Studying for an exam when you have very limited time can be incredibly stressful. Plus, if the exam isn’t in your first language, which is the case for many international students, it becomes even harder. But, there are ways to study very effectively, so don’t cram last minute by re-reading and not understanding the information fully. You can do this, let’s get you prepared for that fast-approaching test!
Don’t cram, and instead create a study schedule. This schedule should have two distinct parts, time-slots and the information that will be studied during that time. This means you should block off parts of your days leading up to the exam, and fill those times with chapters or sections you want to finish reviewing. Creating this schedule will help you stay on track and get through all the material prior to the exam.

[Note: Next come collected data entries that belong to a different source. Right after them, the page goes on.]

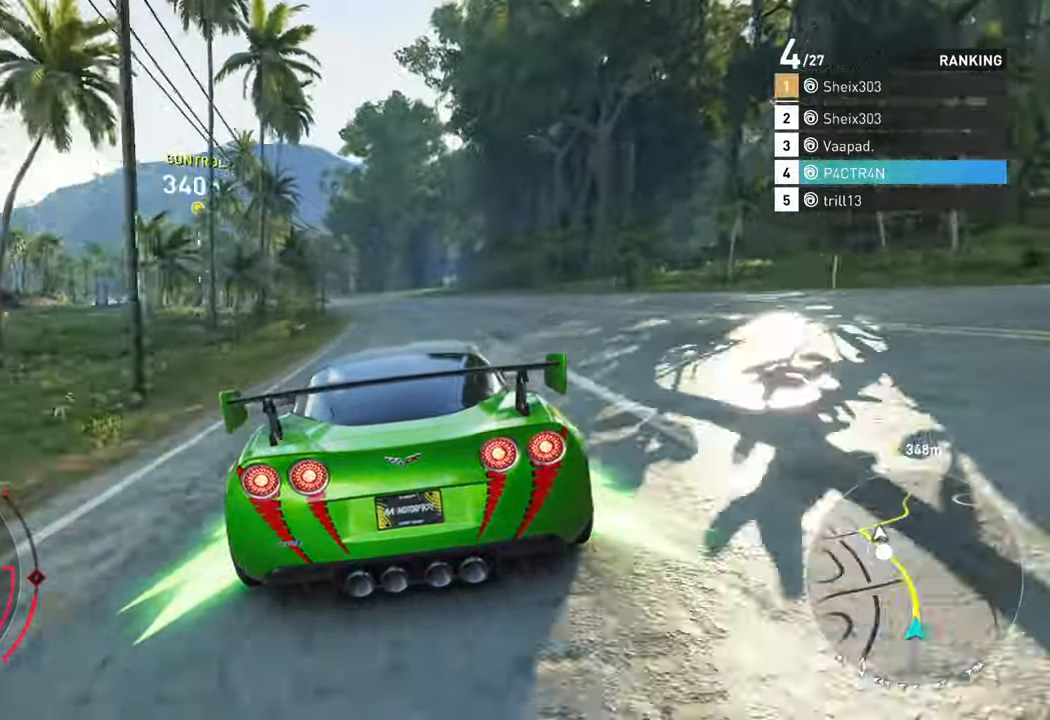
{"dt_ms": 500, "buttons": ["R2"], "left_stick": "center", "events": []}
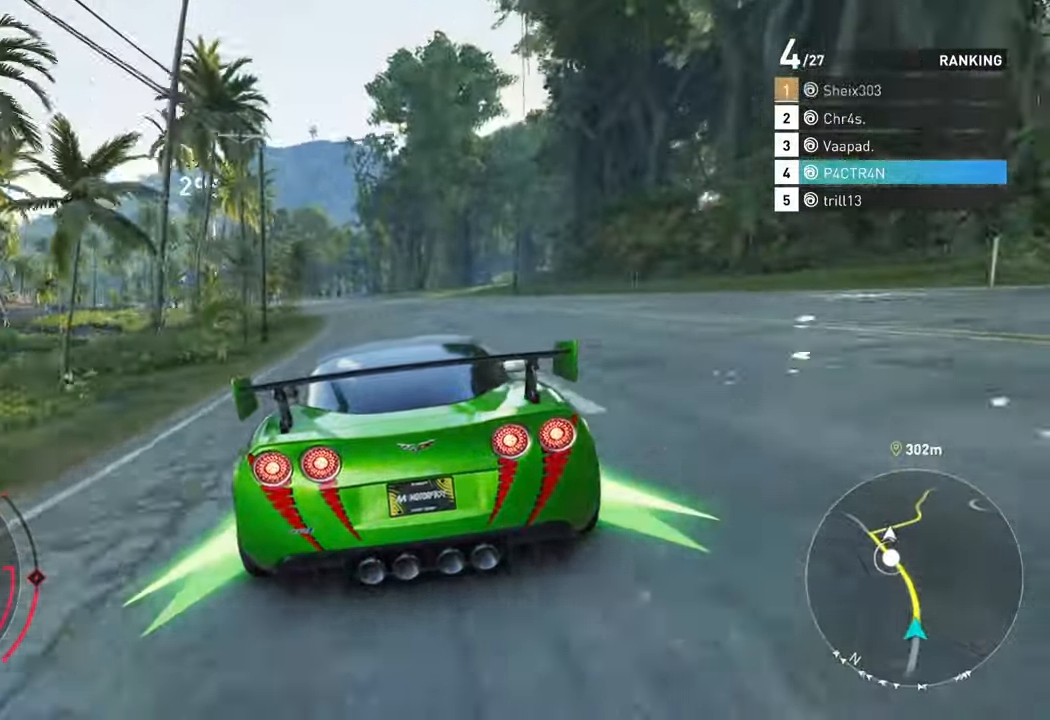
{"dt_ms": 1000, "buttons": ["R2"], "left_stick": "center"}
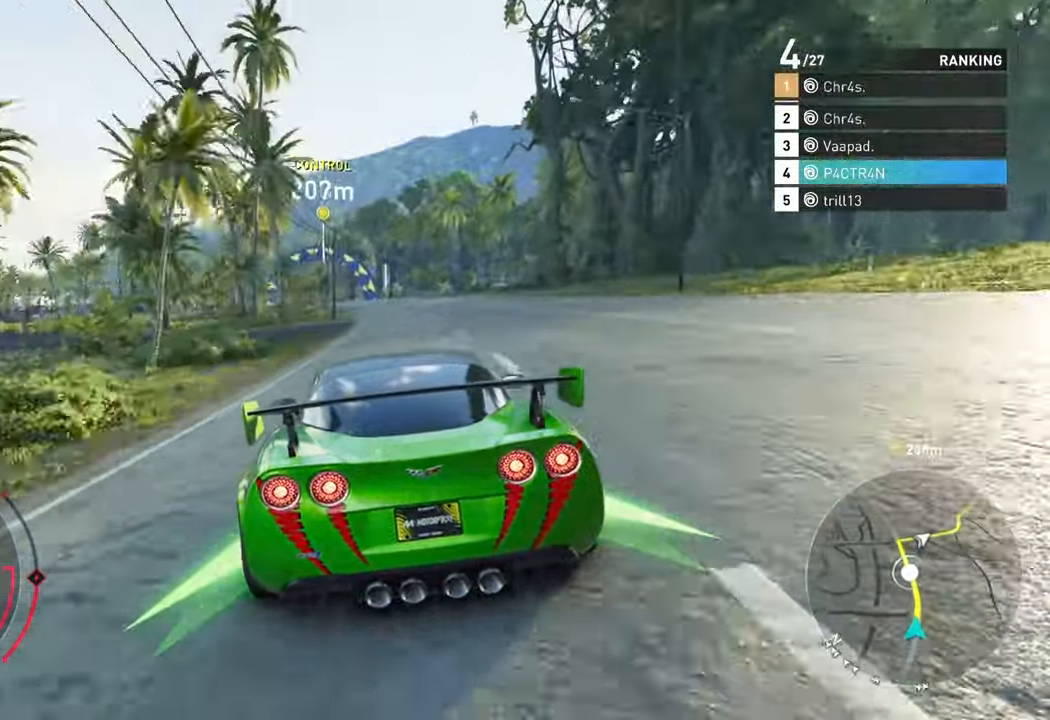
{"dt_ms": 500, "buttons": ["R2"], "left_stick": "center", "events": []}
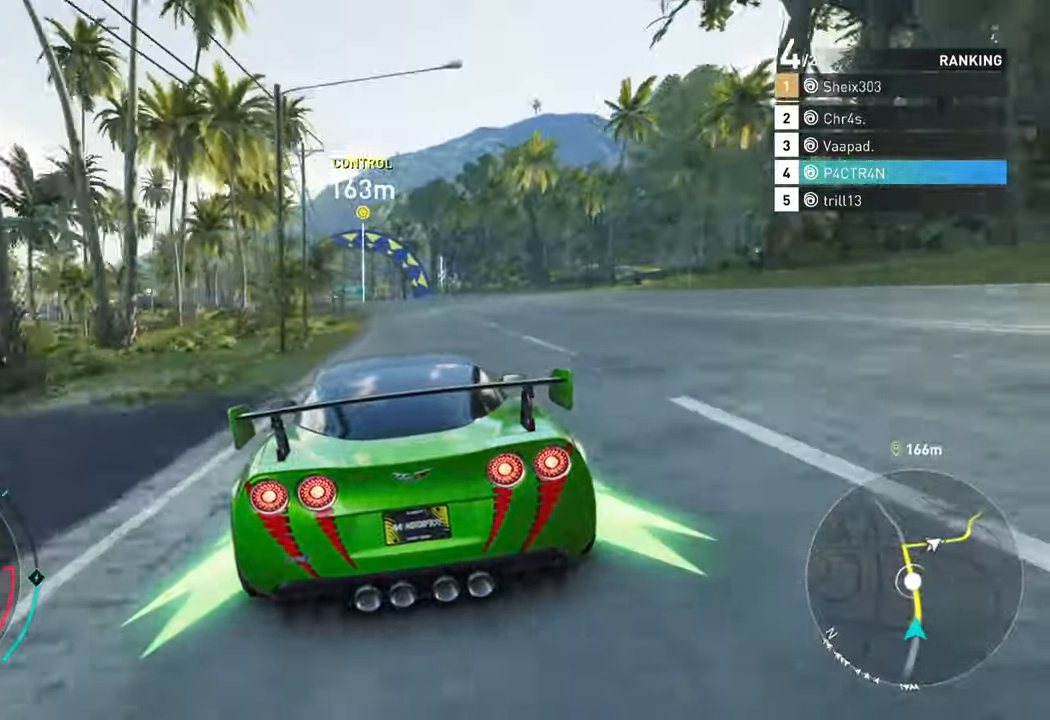
{"dt_ms": 1000, "buttons": ["R2"], "left_stick": "right"}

The biggest thing here is to allow yourself enough time to get through the material you want to cover. You don’t want to be scrambling at the end to learn the last two chapters, for example.
Another tip is to study based on the exam style. For example, if your exam is going to include essays be sure you have a very good understanding of key concepts and events. These key concepts can usually be found at the beginning of the lecture slides, where the professor outlines what you will be covering. This way, you’ll have enough information to actually write a whole essay or two. If you focus more on minor details or facts in your studying, it will be hard to write a lengthy essay on a broad topic. Another thing to keep in mind is your English writing skills, If it’s an essay style exam, take time to review those.
Additionally, if your exam is more of a fill-in-the-blank style test or multiple-choice, it might be more of a priority to understand details or specific methods for solving questions. With multiple-choice, it won’t be enough to understand broad concepts, you’ll need to learn the details too in case they ask very specific questions. To learn the details, one method could be to make new notes. For example, you could create a web all about the main idea and have the details as extensions of this main idea. If you are not sure which type of note taking suits your style, take a look at The 5 Best Ways to Take Notes to Get an A! To find the details, use resources such as old notes or your textbook. But again, don’t cram, juts systematically go through the material and focus on the confusing parts.
A third tip is to study in groups. And this means ACTUALLY studying in a group, not just talking with friends. One thing you could do in your study group is to share the areas you’re struggling with in the course material, get them to help you, and then do the same for them. This will help you learn and better understand the parts you’ve been struggling with, plus it allows you to go over things you already understand again with your study friends! Also, you could create practice exams for each other based on the content and exam-style you’ll see the day of the exam. This is a great practice opportunity before stepping into the real exam.
Finally, one of the biggest keys to studying with limited time is to cut out all distractions. This means shutting your phone off and getting to work. Also, it means studying in a relatively quiet place where sounds won’t distract you as you work. For example, if you’re a Vancouver student, the Vancouver Public Library is a great, quiet study space! Doing both of these things will allow you to spend more time on studying and keep you focused during your study sessions.
Remember, don’t cram! Studying for an exam with limited time is challenging, especially when the exam is in a new language. But, if you focus and work hard in the days leading up to it, you should have some success on the exam. Remember to create a study plan before getting started, this will help you stay on track ad review everything you need to before exam day, good luck!